Während einer Versammlung des Kirchenvorstandes im Januar hatten der Musiker und die Jugendreferentin ihre Beziehung bekannt gegeben. Zu dem Zeitpunkt wohnte der Mann schon anderthalb Jahre nicht mehr bei seiner Familie. „Nachdem die Paartherapie gescheitert ist, bin ich ausgezogen“, erklärte er. Im vergangenen Jahr verliebten sich dann der Musiker und die Jugendreferentin. Seine Frau zog im Dezember nach Süddeutschland. All das habe er versucht, seinen Glaubensbrüdern und -schwestern zu erklären. Aber die wollten davon beim besten Willen nichts hören.

Der Vorsitzende des Kirchenvorstands in St.Magni, Pastor Steinkopf, beharrte auf den angeblichen Loyalitätsbruch des Kantors gegenüber seinem Arbeitgeber Kirche: Für ihn bleibt es Ehebruch. Und dieser verstoße gegen die Wertvorstellungen der Gemeinde. Die Mitglieder fühlten sich von der Offenheit des Paares provoziert. Den Einwurf der Richterin, daß die evangelische Kirche auch eine zweite Ehe segne, ließ der Gottesmann nicht gelten.

Obwohl im Gemeindevorstand ein Rechtsanwalt sitzt, verstieß der Vorstand gegen geltendes Kündigungsrecht: Der Kantor ist Mitglied im Personalrat. Wenn er gekündigt werden soll, muß die Mitarbeitervertretung dazu angehört werden. Stimmen die Miglieder dagegen, muß das Kirchengericht schlichten.
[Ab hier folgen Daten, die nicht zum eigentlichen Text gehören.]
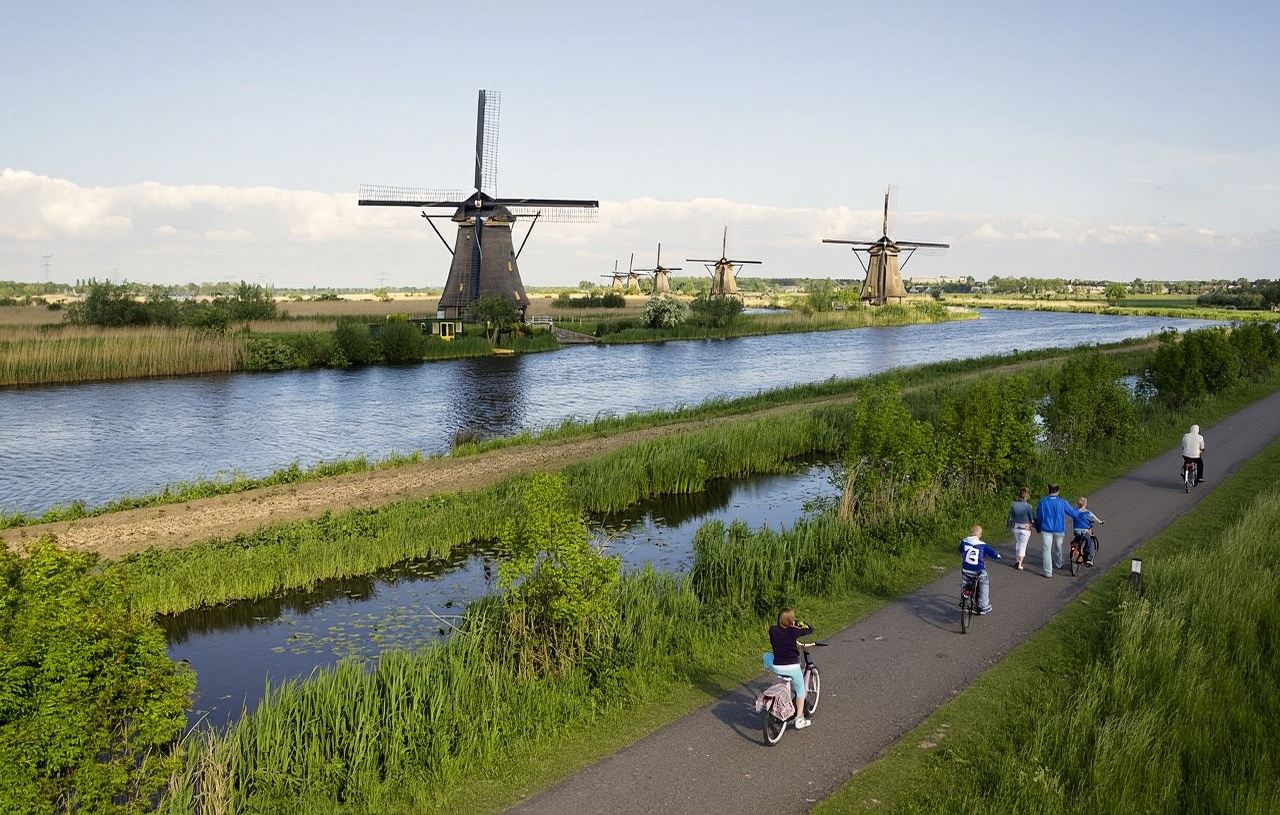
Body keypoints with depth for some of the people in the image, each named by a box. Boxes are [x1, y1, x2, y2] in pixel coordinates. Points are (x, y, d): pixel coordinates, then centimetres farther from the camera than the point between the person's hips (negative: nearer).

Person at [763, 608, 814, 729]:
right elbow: (810, 630, 0)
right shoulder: (794, 631, -14)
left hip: (776, 667, 2)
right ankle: (799, 720, 21)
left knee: (766, 655, 33)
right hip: (792, 668, -2)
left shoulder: (773, 630, -5)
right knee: (800, 690, 21)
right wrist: (799, 623, 14)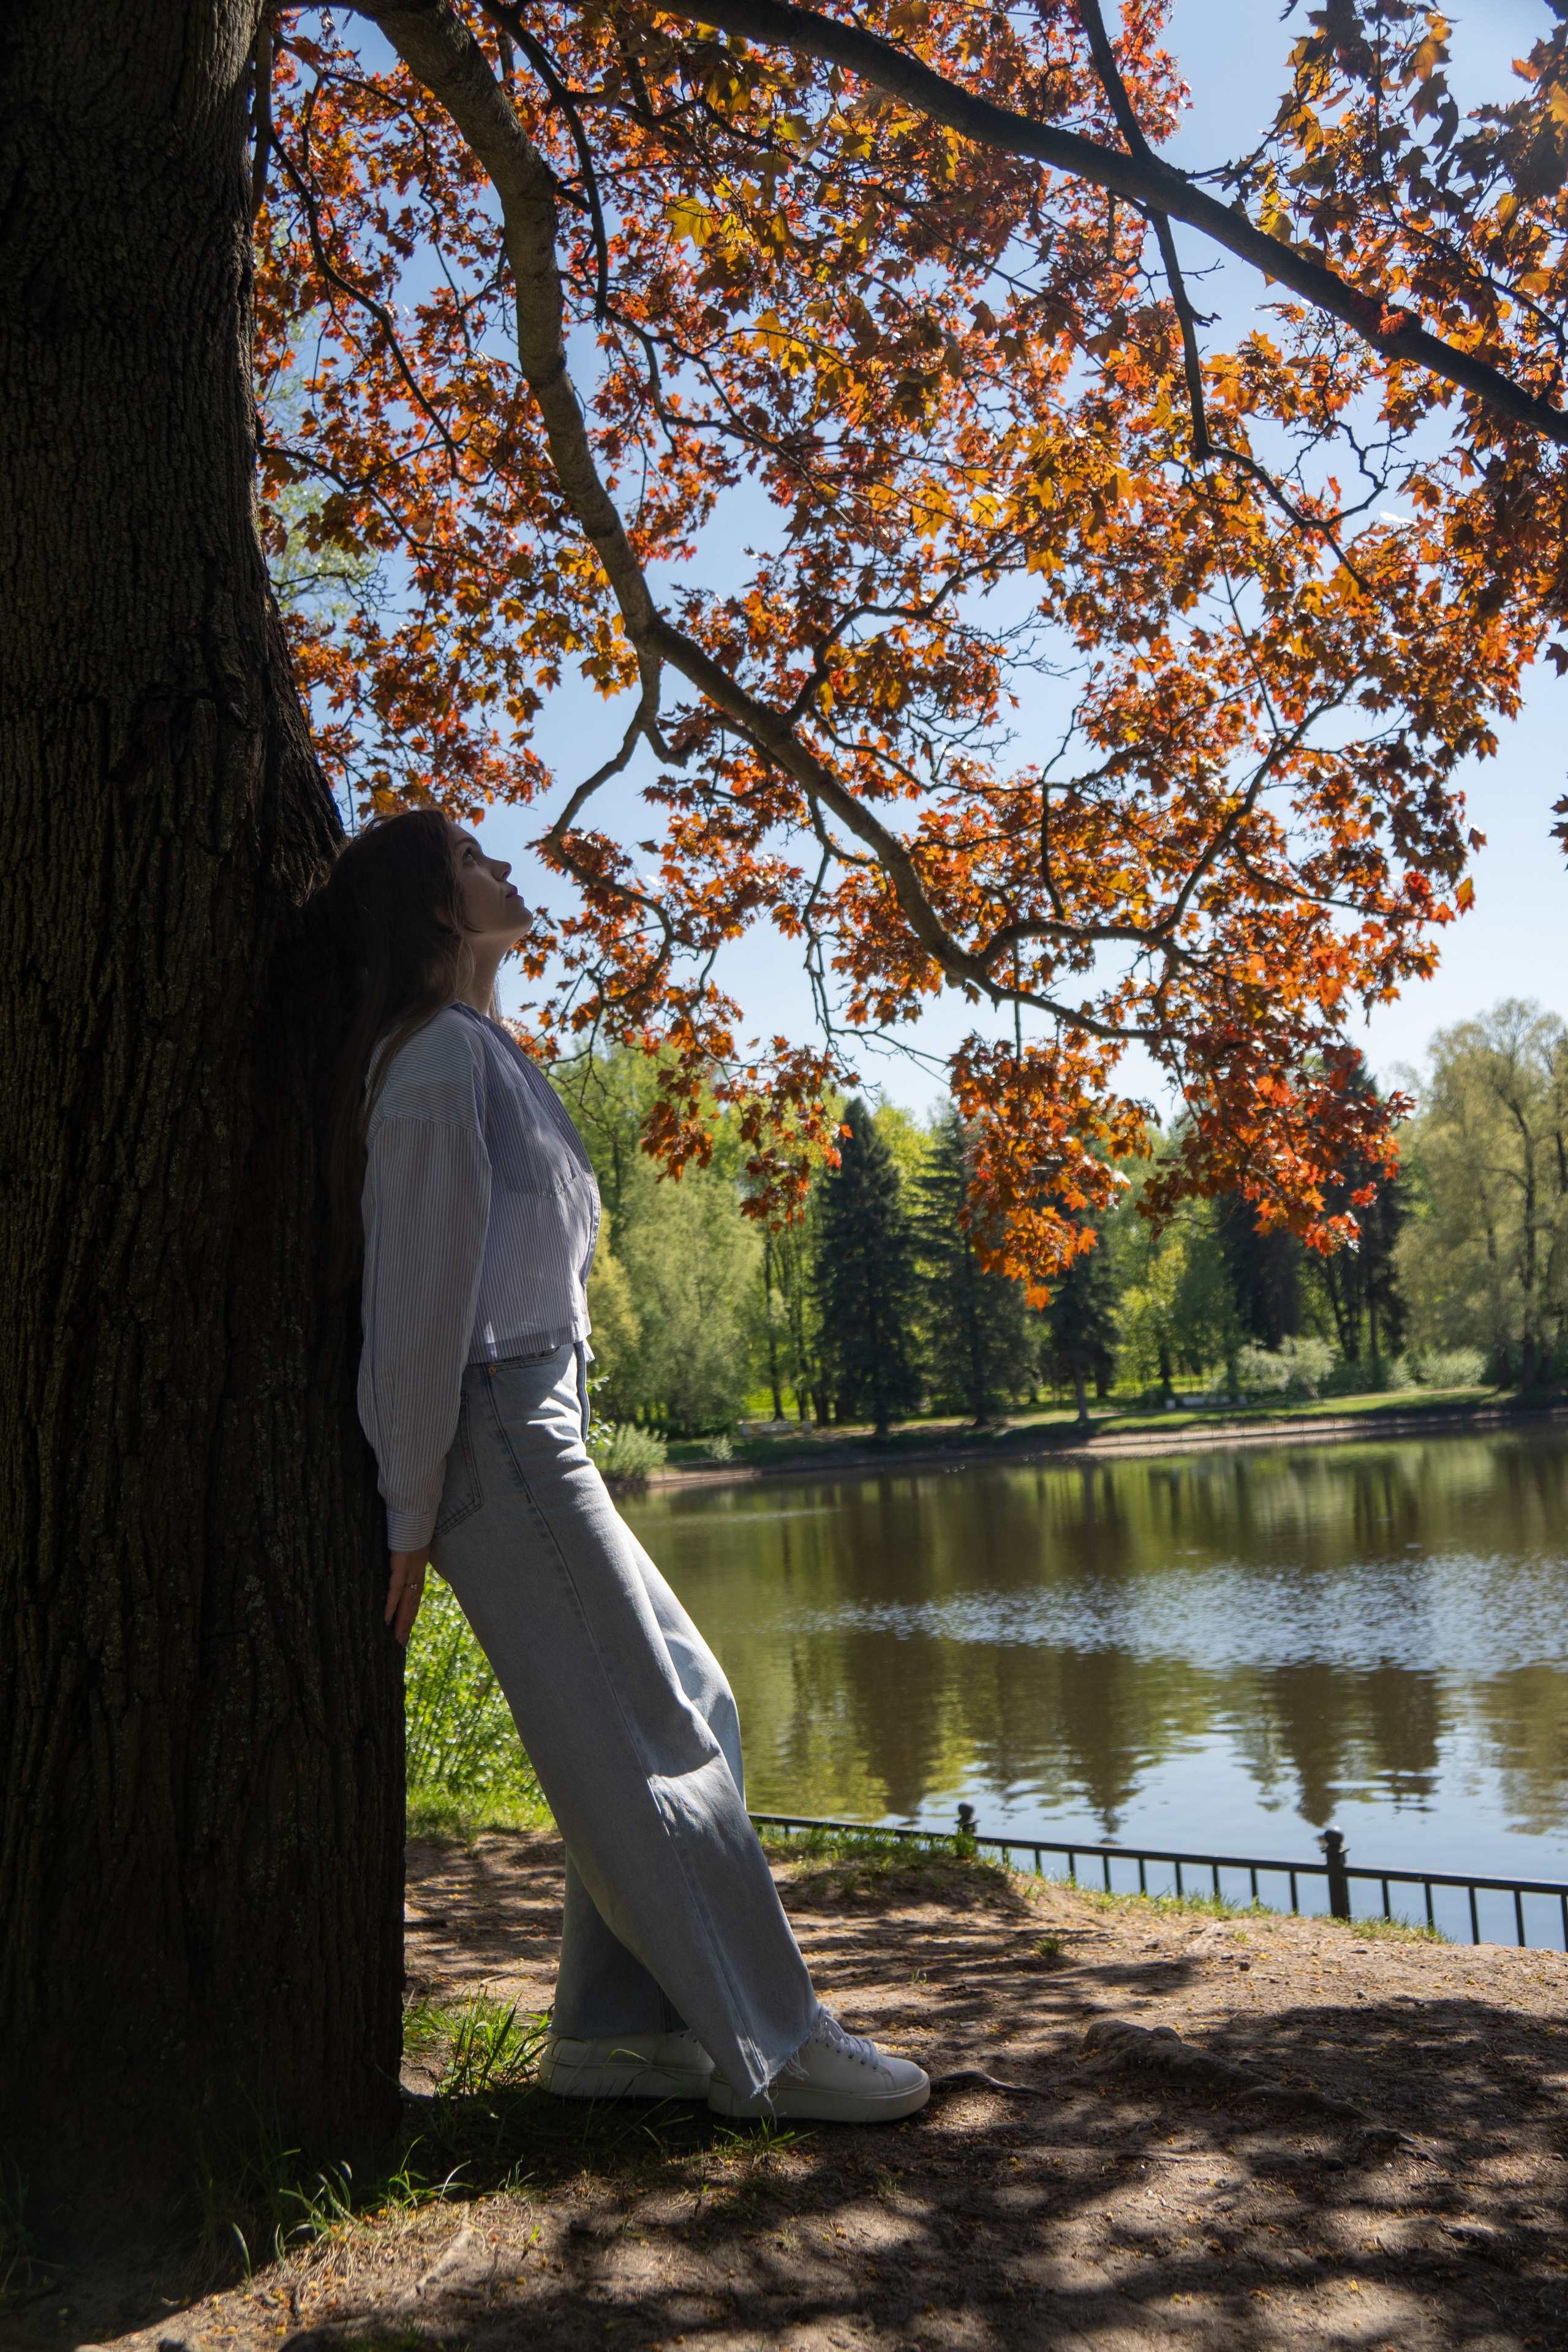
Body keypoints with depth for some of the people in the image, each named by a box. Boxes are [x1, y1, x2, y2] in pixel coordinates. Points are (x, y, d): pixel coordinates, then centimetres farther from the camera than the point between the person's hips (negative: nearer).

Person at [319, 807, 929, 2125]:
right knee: (648, 1745, -4)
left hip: (541, 1432, 10)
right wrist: (414, 1513, -13)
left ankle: (615, 2030, 18)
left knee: (687, 1711, 11)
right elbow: (418, 1298, -15)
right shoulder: (444, 1055, -12)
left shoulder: (480, 1052, 19)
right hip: (498, 1435, -10)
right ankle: (770, 2045, 7)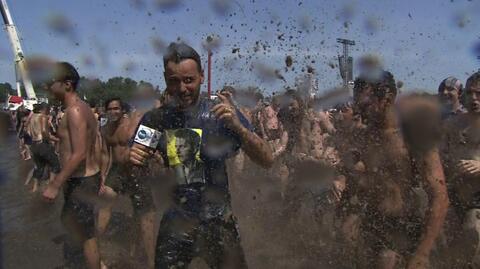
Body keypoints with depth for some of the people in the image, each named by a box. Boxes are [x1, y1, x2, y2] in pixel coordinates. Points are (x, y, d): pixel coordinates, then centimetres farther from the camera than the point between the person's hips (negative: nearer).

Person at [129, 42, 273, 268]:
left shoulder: (221, 114, -9)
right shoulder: (155, 120, -3)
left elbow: (267, 160, -13)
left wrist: (238, 126, -28)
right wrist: (133, 159, -15)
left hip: (218, 221, -1)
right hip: (174, 223, 2)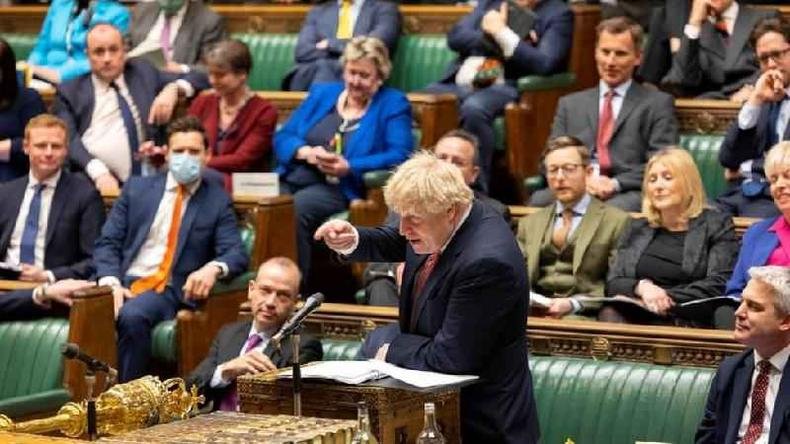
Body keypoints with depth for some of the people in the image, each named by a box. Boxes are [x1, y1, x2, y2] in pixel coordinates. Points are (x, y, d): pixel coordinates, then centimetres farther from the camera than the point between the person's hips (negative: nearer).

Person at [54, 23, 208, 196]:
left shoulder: (143, 73, 21)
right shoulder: (70, 91, 14)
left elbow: (198, 78, 23)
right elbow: (68, 140, -1)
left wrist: (173, 89, 0)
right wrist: (99, 172, -18)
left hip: (140, 182, 2)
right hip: (88, 181, -2)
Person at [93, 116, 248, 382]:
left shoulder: (217, 201, 11)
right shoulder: (137, 188, 16)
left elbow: (237, 254, 1)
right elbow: (107, 243, 10)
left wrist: (214, 268, -23)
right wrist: (111, 282, -10)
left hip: (168, 292, -2)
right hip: (123, 282, 2)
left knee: (132, 317, -36)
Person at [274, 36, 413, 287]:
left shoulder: (392, 104, 12)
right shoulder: (321, 94, 24)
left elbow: (399, 155, -4)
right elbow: (282, 137, 17)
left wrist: (349, 167, -16)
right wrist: (306, 152, -6)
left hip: (338, 189, -4)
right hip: (292, 179, 4)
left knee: (296, 207, -36)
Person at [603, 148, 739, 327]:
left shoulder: (716, 225, 12)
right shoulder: (636, 229, 25)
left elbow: (718, 285, -1)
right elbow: (613, 283, 13)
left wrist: (666, 298, -12)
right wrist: (641, 287, -10)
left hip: (687, 323, -4)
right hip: (633, 318, 4)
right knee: (610, 314, -34)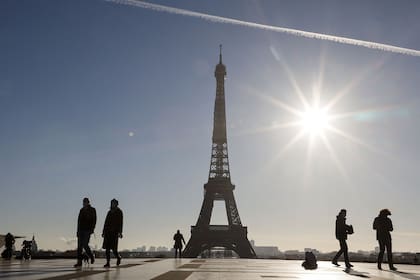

Das wurde versäumt.

Auch die Ehefrau und die drei Kinder des Kantors haben durch den Spruch des Arbeitsgerichts einen Vorteil. Sie leben derzeit von der Sozialhilfe. „Meine Frau muß arbeiten gehen“, erklärte der Musiker. Um sie ordentlich unterstützen zu können, beharrt er auf eine adäquate Anstellung in einer Gemeinde. Die Bremische Evangelische Kirche hatte nach einer akzeptablen neuen Anstellung für den Kantor gesucht, um einen Kompromiß mit der Gemeinde St. Magni zu ermöglichen. Vergeblich - die Musikerstellen in Bremen sind zur Zeit alle besetzt. Seine neue Partnerin konnte sich mit der Gemeinde vergleichen: Sie hat eine neue Stelle als Jugendreferentin gefunden.

Trotz der Umstände zweifelt der Kantor nicht an seinen Glaubensgenossen. Er hat seit Januar in verschiedenen Gemeinden ausgeholfen. „Ich wurde überall mit Verständnis und Hilfsbereitschaft aufgenommen“, sagt er. Was ihn besonders freut: „Das Thema wurde nie ausgeklammert, sondern immer angesprochen.“

„Ob wir in Revision gehen, wird im Kirchenvorstand besprochen“, sagte der Vorsitzende des Kirchenvorstandes, Pfarrer Steinkopf gestern nach der Verhandlung. Für ihn bleibt es ein Loylitätsbruch.